▶ **What you should do**:
Keep the pictures out. Restate the entries below word for word.

▶ **Data extract**:
═══

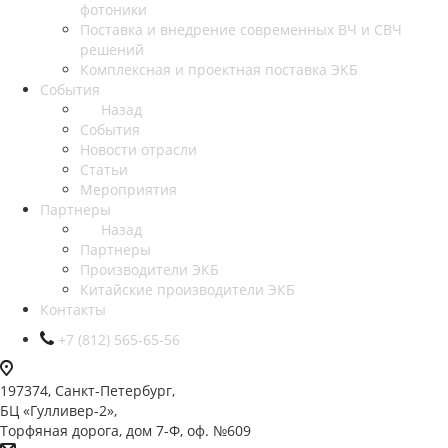
фотоники
Поставка и внедрение современных ВЧ и СВЧ
решений
Комплексная и проектная поставка ЭКБ
События
Назад
События
Новости отрасли
Статьи
Мероприятия
Партнеры
Назад
Партнеры
Производители ЭКБ
Китайские производители ЭКБ
Контакты
+7 (812) 565-65-56
197374, Санкт-Петербург,
БЦ «Гулливер-2»,
Торфяная дорога, дом 7-Ф, оф. №609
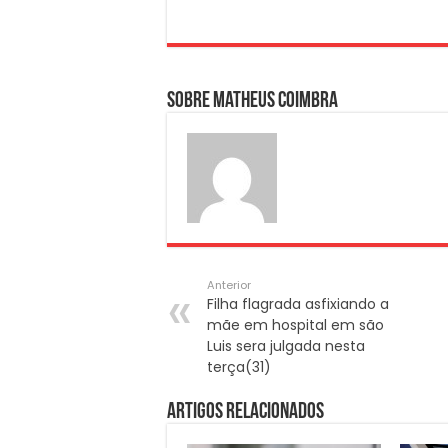
Sobre Matheus Coimbra
Anterior
Filha flagrada asfixiando a
mãe em hospital em são
Luis sera julgada nesta
terça(31)
Artigos Relacionados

═══

▶ **Exercise solution**:
фотоники
Поставка и внедрение современных ВЧ и СВЧ
решений
Комплексная и проектная поставка ЭКБ
События
Назад
События
Новости отрасли
Статьи
Мероприятия
Партнеры
Назад
Партнеры
Производители ЭКБ
Китайские производители ЭКБ
Контакты
+7 (812) 565-65-56
197374, Санкт-Петербург,
БЦ «Гулливер-2»,
Торфяная дорога, дом 7-Ф, оф. №609
Sobre Matheus Coimbra
Anterior
Filha flagrada asfixiando a
mãe em hospital em são
Luis sera julgada nesta
terça(31)
Artigos Relacionados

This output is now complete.